I have been setting up postgresql streaming replication lately so here's some notes on common errors I bumped into during the setup.
1. The Missing standby.signal File
The Symptom: You complete your base backup, start up the secondary instance, and realize it's accepting write traffic or acting like a completely independent primary database instead of a read-only follower.
The Fix: PostgreSQL needs an explicit flag to boot up in standby mode. If you use pg_basebackup, always include the -R flag. This automatically creates a file named standby.signal in your data directory and writes your standby.auto.conf settings. If you forget it, you can create it manually:
sudo -u postgres touch /var/lib/postgresql/17/main/standby.signal
2. The pg_hba.conf Security Wall
The Symptom: Your logs on the secondary server show a frustrating loop of: FATAL: no pg_hba.conf entry for host "10.104.0.5", user "replication_user"
The Fix: PostgreSQL is secure by default and blocks all remote database connections. You must explicitly allow your replica's IP address to connect using the replication keyword.
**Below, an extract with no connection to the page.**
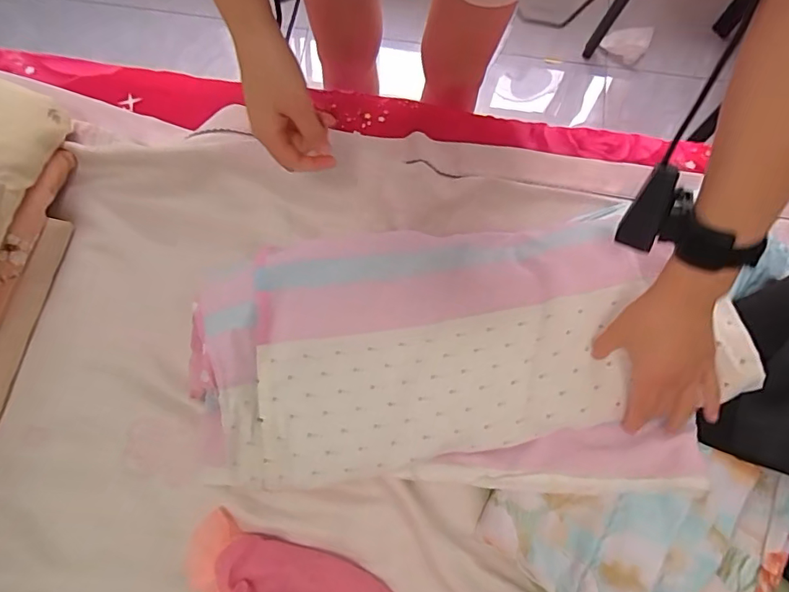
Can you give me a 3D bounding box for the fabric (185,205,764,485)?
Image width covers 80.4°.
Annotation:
[{"bbox_3d":[0.058,0.058,0.507,0.557,0.081,0.278,-2,77,-1],"label":"fabric"}]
Add this to the bottom of your primary server's /etc/postgresql/17/main/pg_hba.conf:
# Allow replication traffic from the secondary IP
host replication replication_user 10.104.0.5/32 scram-sha-256
Don't forget to reload the configuration on the primary afterward: SELECT pg_reload_conf();.
3. Forgetting wal_log_hints Before a Failover
The Symptom: Your primary crashes, you successfully promote your secondary to master, but when the old primary comes back online, pg_rewind fails with: pg_rewind: error: target server needs to use either data checksums or "wal_log_hints = on"
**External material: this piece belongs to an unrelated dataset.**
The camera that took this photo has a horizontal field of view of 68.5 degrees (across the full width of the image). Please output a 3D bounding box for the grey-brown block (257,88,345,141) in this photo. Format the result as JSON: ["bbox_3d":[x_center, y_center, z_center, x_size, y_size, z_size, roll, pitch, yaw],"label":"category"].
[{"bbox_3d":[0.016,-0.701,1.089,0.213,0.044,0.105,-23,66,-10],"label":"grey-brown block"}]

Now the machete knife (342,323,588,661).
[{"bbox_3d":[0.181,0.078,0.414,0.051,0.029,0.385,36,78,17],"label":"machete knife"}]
The Fix: pg_rewind is a lifesaver that prevents you from having to completely re-download massive databases after a failover, but it requires extra data in the logs to do its job. You must enable wal_log_hints = on in your postgresql.conf on both servers before any disaster happens. If you didn't, your only option is to delete the old primary's data and run a slow, fresh pg_basebackup.
4. Underestimating wal_keep_size
The Symptom: Replication works beautifully for a few hours, but suddenly breaks under heavy write loads with an error indicating that the secondary has "fallen behind" or that WAL segments have been cleared.
The Fix: The primary server automatically purges older Write-Ahead Log (WAL) segments to save disk space. If your secondary experiences a brief network hiccup or a massive write-heavy benchmark (like pgbench), the primary might delete the logs before the secondary can read them. Give your replica a safety buffer by increasing this value on your primary:
# In postgresql.conf (PostgreSQL 13+)
wal_keep_size = 1024MB # Adjust higher based on your transaction volume
Summary Checklist
Before you pull your hair out debugging, remember that PostgreSQL's error logs are incredibly descriptive. On Debian systems, bypass the systemd journal and check the direct cluster log file:
sudo tail -n 50 /var/log/postgresql/postgresql-17-main.log
Nine times out of ten, your fix is just a quick IP tweak in pg_hba.conf or a forgotten parameter in postgresql.conf away!